Giving Musharraf a clean chit is being interpreted in London as a quid pro quo for allowing British special forces to work alongside US combat forces in search and destroy operations along the Pakistan border.
"There is no evidence whatever that the Musharraf government was in any way associated with what Dr Khan did," Straw said shortly after arriving in Islamabad on Friday.
"Dr Khan is a national hero in Pakistan and judgements were made by the Pakistan government that the best way to deal with him was to dismantle his network and essentially to disenfranchise him from any operation inside the Khan Laboratories, and he has been arrested and he is being interrogated, but decision about whether or not to pardon him was a matter for the Pakistan government."

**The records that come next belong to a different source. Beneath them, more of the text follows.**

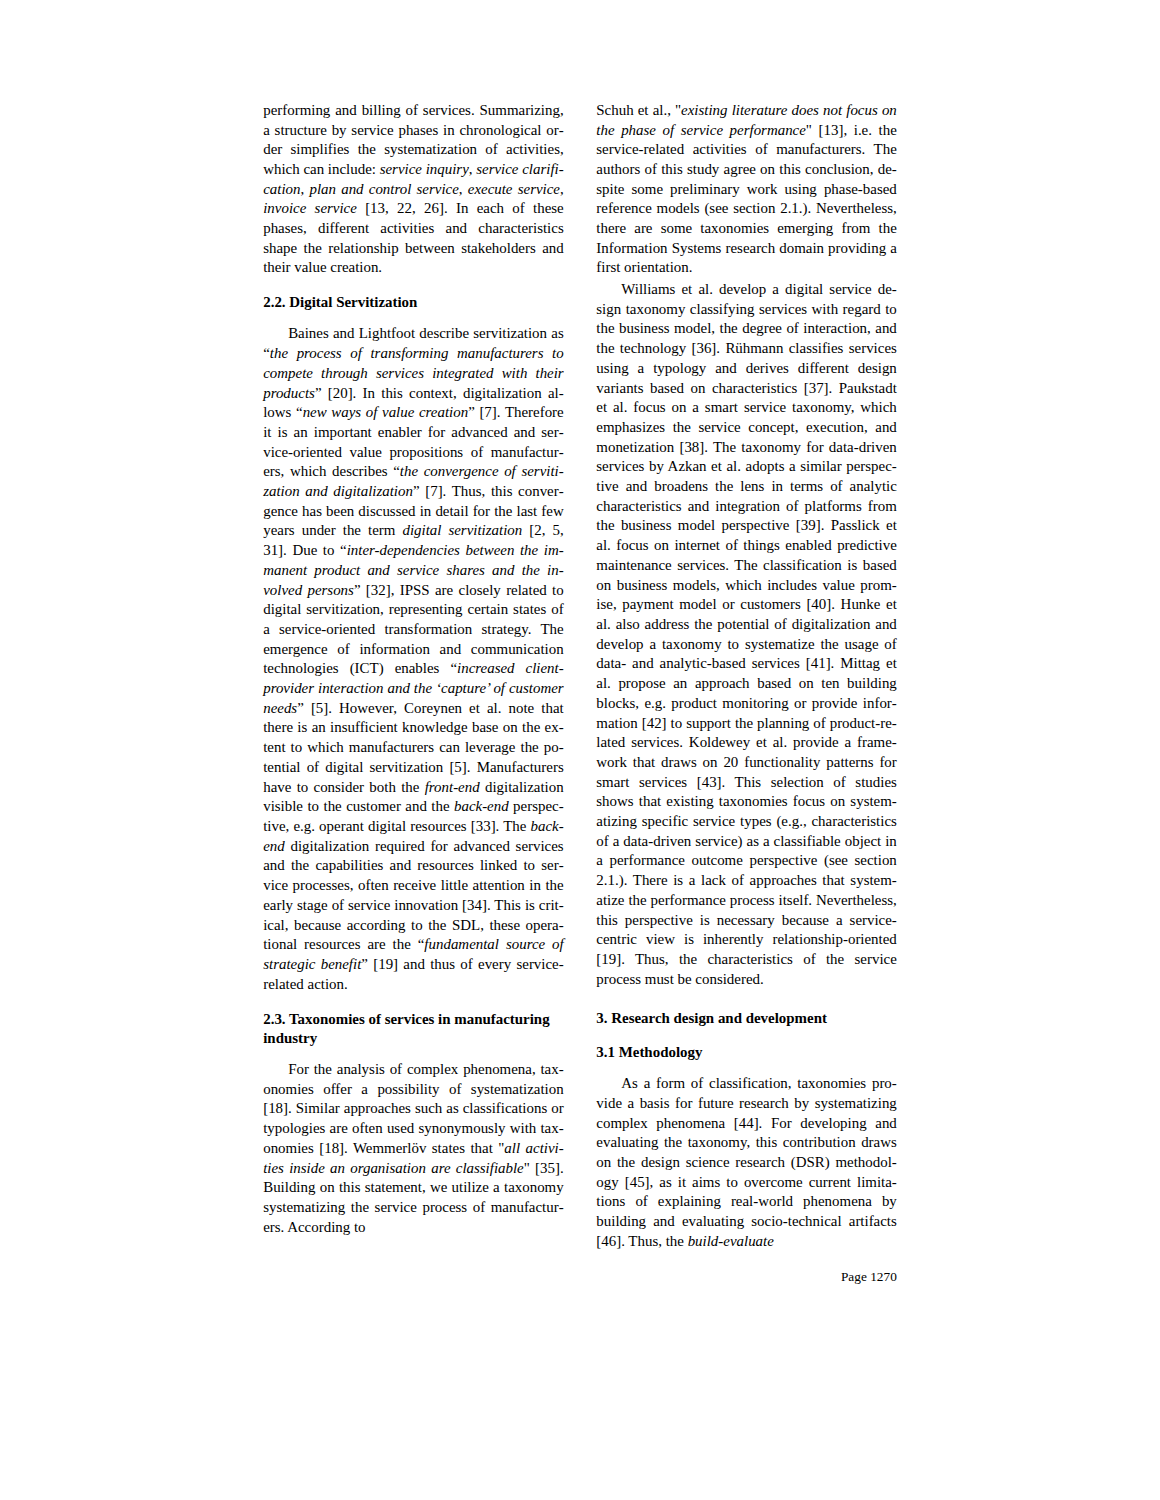performing and billing of services. Summarizing, a structure by service phases in chronological order simplifies the systematization of activities, which can include: service inquiry, service clarification, plan and control service, execute service, invoice service [13, 22, 26]. In each of these phases, different activities and characteristics shape the relationship between stakeholders and their value creation.
2.2. Digital Servitization
Baines and Lightfoot describe servitization as “the process of transforming manufacturers to compete through services integrated with their products” [20]. In this context, digitalization allows “new ways of value creation” [7]. Therefore it is an important enabler for advanced and service-oriented value propositions of manufacturers, which describes “the convergence of servitization and digitalization” [7]. Thus, this convergence has been discussed in detail for the last few years under the term digital servitization [2, 5, 31]. Due to “inter-dependencies between the immanent product and service shares and the involved persons” [32], IPSS are closely related to digital servitization, representing certain states of a service-oriented transformation strategy. The emergence of information and communication technologies (ICT) enables “increased clientprovider interaction and the ‘capture’ of customer needs” [5]. However, Coreynen et al. note that there is an insufficient knowledge base on the extent to which manufacturers can leverage the potential of digital servitization [5]. Manufacturers have to consider both the front-end digitalization visible to the customer and the back-end perspective, e.g. operant digital resources [33]. The back-end digitalization required for advanced services and the capabilities and resources linked to service processes, often receive little attention in the early stage of service innovation [34]. This is critical, because according to the SDL, these operational resources are the “fundamental source of strategic benefit” [19] and thus of every service-related action.
2.3. Taxonomies of services in manufacturing industry
For the analysis of complex phenomena, taxonomies offer a possibility of systematization [18]. Similar approaches such as classifications or typologies are often used synonymously with taxonomies [18]. Wemmerlöv states that "all activities inside an organisation are classifiable" [35]. Building on this statement, we utilize a taxonomy systematizing the service process of manufacturers. According to
Schuh et al., "existing literature does not focus on the phase of service performance" [13], i.e. the service-related activities of manufacturers. The authors of this study agree on this conclusion, despite some preliminary work using phase-based reference models (see section 2.1.). Nevertheless, there are some taxonomies emerging from the Information Systems research domain providing a first orientation.
Williams et al. develop a digital service design taxonomy classifying services with regard to the business model, the degree of interaction, and the technology [36]. Rühmann classifies services using a typology and derives different design variants based on characteristics [37]. Paukstadt et al. focus on a smart service taxonomy, which emphasizes the service concept, execution, and monetization [38]. The taxonomy for data-driven services by Azkan et al. adopts a similar perspective and broadens the lens in terms of analytic characteristics and integration of platforms from the business model perspective [39]. Passlick et al. focus on internet of things enabled predictive maintenance services. The classification is based on business models, which includes value promise, payment model or customers [40]. Hunke et al. also address the potential of digitalization and develop a taxonomy to systematize the usage of data- and analytic-based services [41]. Mittag et al. propose an approach based on ten building blocks, e.g. product monitoring or provide information [42] to support the planning of product-related services. Koldewey et al. provide a framework that draws on 20 functionality patterns for smart services [43]. This selection of studies shows that existing taxonomies focus on systematizing specific service types (e.g., characteristics of a data-driven service) as a classifiable object in a performance outcome perspective (see section 2.1.). There is a lack of approaches that systematize the performance process itself. Nevertheless, this perspective is necessary because a service-centric view is inherently relationship-oriented [19]. Thus, the characteristics of the service process must be considered.
3. Research design and development
3.1 Methodology
As a form of classification, taxonomies provide a basis for future research by systematizing complex phenomena [44]. For developing and evaluating the taxonomy, this contribution draws on the design science research (DSR) methodology [45], as it aims to overcome current limitations of explaining real-world phenomena by building and evaluating socio-technical artifacts [46]. Thus, the build-evaluate
Page 1270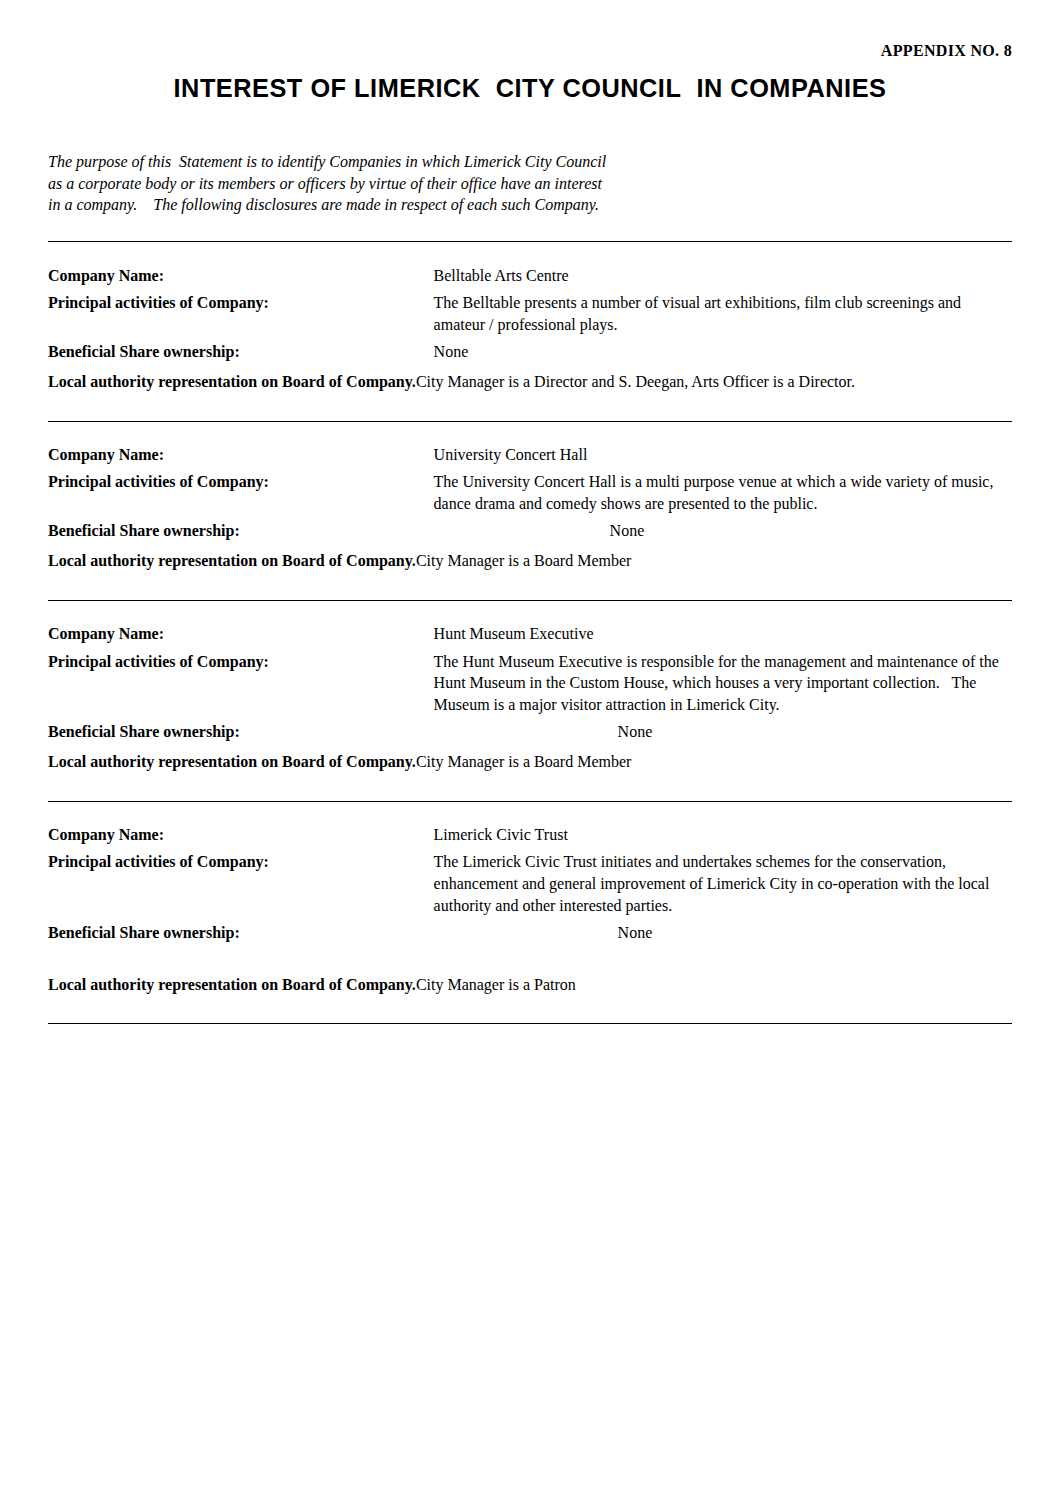APPENDIX NO. 8
INTEREST OF LIMERICK CITY COUNCIL IN COMPANIES
The purpose of this Statement is to identify Companies in which Limerick City Council
as a corporate body or its members or officers by virtue of their office have an interest
in a company. The following disclosures are made in respect of each such Company.
| Company Name: | Belltable Arts Centre |
| Principal activities of Company: | The Belltable presents a number of visual art exhibitions, film club screenings and amateur / professional plays. |
| Beneficial Share ownership: | None |
| Local authority representation on Board of Company. | City Manager is a Director and S. Deegan, Arts Officer is a Director. |
| Company Name: | University Concert Hall |
| Principal activities of Company: | The University Concert Hall is a multi purpose venue at which a wide variety of music, dance drama and comedy shows are presented to the public. |
| Beneficial Share ownership: | None |
| Local authority representation on Board of Company. | City Manager is a Board Member |
| Company Name: | Hunt Museum Executive |
| Principal activities of Company: | The Hunt Museum Executive is responsible for the management and maintenance of the Hunt Museum in the Custom House, which houses a very important collection. The Museum is a major visitor attraction in Limerick City. |
| Beneficial Share ownership: | None |
| Local authority representation on Board of Company. | City Manager is a Board Member |
| Company Name: | Limerick Civic Trust |
| Principal activities of Company: | The Limerick Civic Trust initiates and undertakes schemes for the conservation, enhancement and general improvement of Limerick City in co-operation with the local authority and other interested parties. |
| Beneficial Share ownership: | None |
| Local authority representation on Board of Company. | City Manager is a Patron |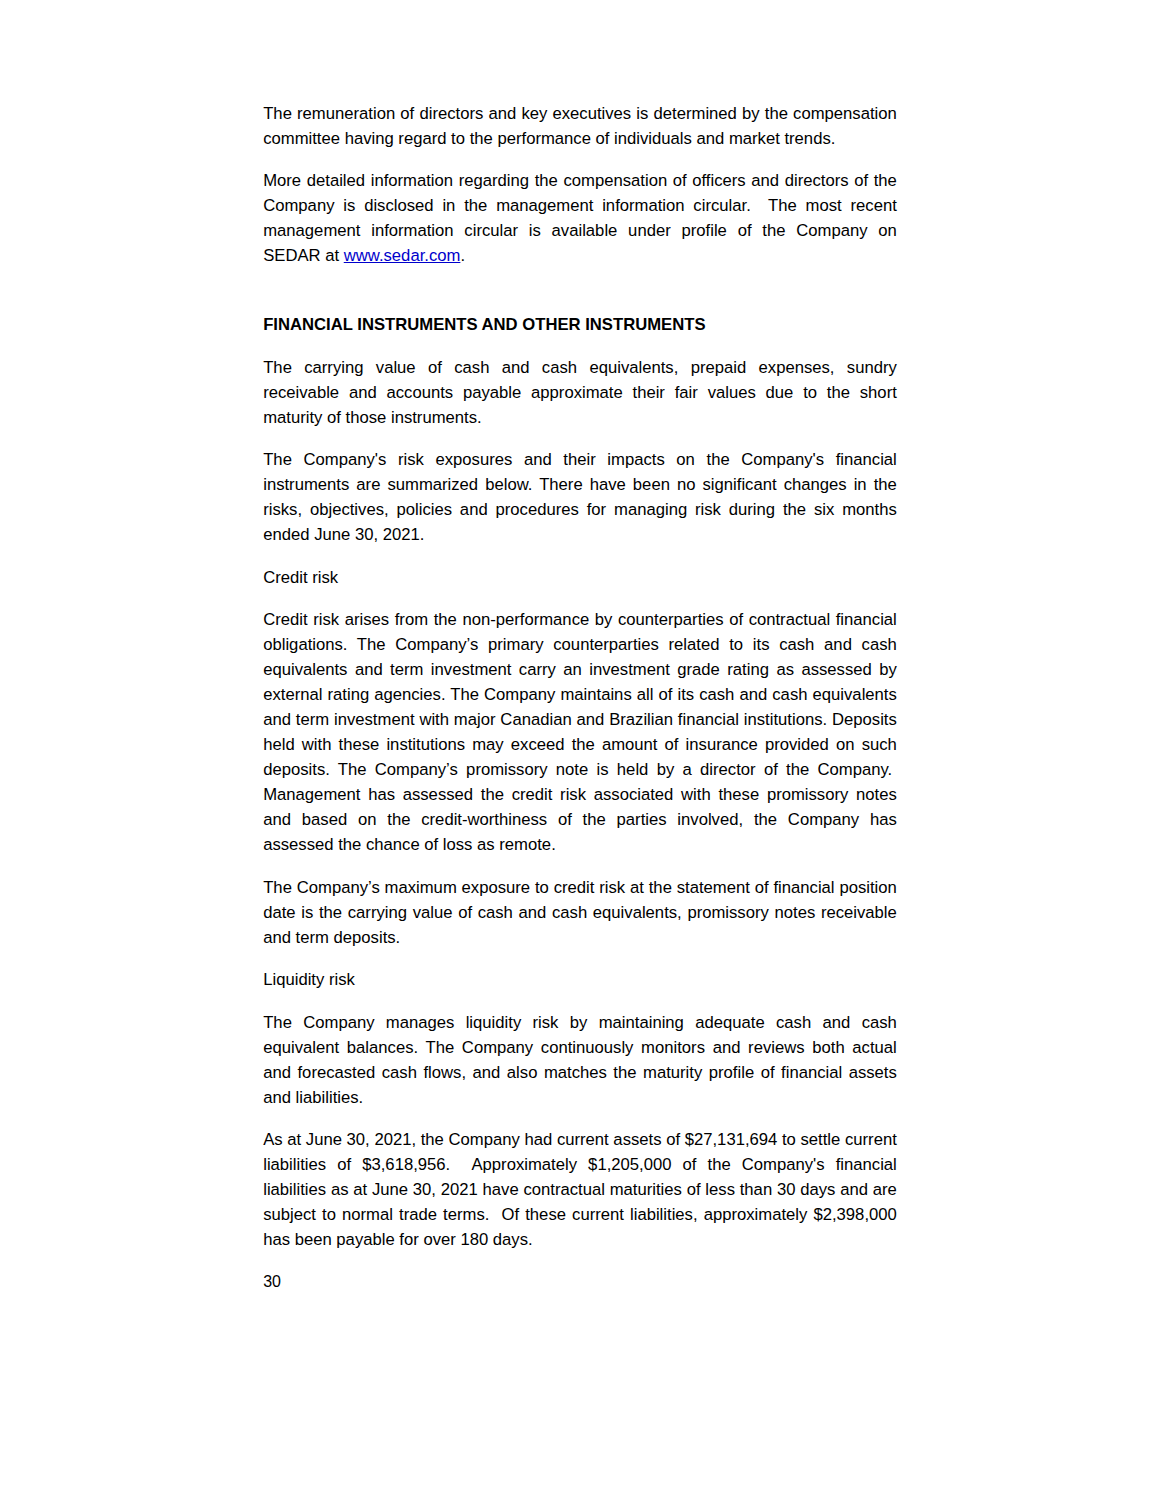The remuneration of directors and key executives is determined by the compensation committee having regard to the performance of individuals and market trends.
More detailed information regarding the compensation of officers and directors of the Company is disclosed in the management information circular. The most recent management information circular is available under profile of the Company on SEDAR at www.sedar.com.
FINANCIAL INSTRUMENTS AND OTHER INSTRUMENTS
The carrying value of cash and cash equivalents, prepaid expenses, sundry receivable and accounts payable approximate their fair values due to the short maturity of those instruments.
The Company's risk exposures and their impacts on the Company's financial instruments are summarized below. There have been no significant changes in the risks, objectives, policies and procedures for managing risk during the six months ended June 30, 2021.
Credit risk
Credit risk arises from the non-performance by counterparties of contractual financial obligations. The Company’s primary counterparties related to its cash and cash equivalents and term investment carry an investment grade rating as assessed by external rating agencies. The Company maintains all of its cash and cash equivalents and term investment with major Canadian and Brazilian financial institutions. Deposits held with these institutions may exceed the amount of insurance provided on such deposits. The Company’s promissory note is held by a director of the Company. Management has assessed the credit risk associated with these promissory notes and based on the credit-worthiness of the parties involved, the Company has assessed the chance of loss as remote.
The Company’s maximum exposure to credit risk at the statement of financial position date is the carrying value of cash and cash equivalents, promissory notes receivable and term deposits.
Liquidity risk
The Company manages liquidity risk by maintaining adequate cash and cash equivalent balances. The Company continuously monitors and reviews both actual and forecasted cash flows, and also matches the maturity profile of financial assets and liabilities.
As at June 30, 2021, the Company had current assets of $27,131,694 to settle current liabilities of $3,618,956. Approximately $1,205,000 of the Company's financial liabilities as at June 30, 2021 have contractual maturities of less than 30 days and are subject to normal trade terms. Of these current liabilities, approximately $2,398,000 has been payable for over 180 days.
30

Pressed about why the British government was not taking a tougher line with Musharraf, he replied, "The decisions about what happens to Dr Khan are matters for the Pakistan government, but he hasn't got away scot free. May I say what we are concerned about is that his network is broken up and we ensure the security of Pakistan and the other two countries that are not in the non-proliferation treaty -- of India and Israel's nuclear arsenals -- so that they are under much tighter international and national control."
On Thursday, the Nigerian defence ministry said it had been promised nuclear assistance by Pakistan, although a military spokesman in Islamabad subsequently denied that claim.
Separately, former Pakistan prime minister Benazir Bhutto has told rediff.com how jihadi elements have colluded with Musharraf to export sensitive nuclear technology.
Asked about Dr Khan's role, Bhutto replied, "Khan was asked to fall on the sword in the name of the national interest, which means cover up for Musharraf."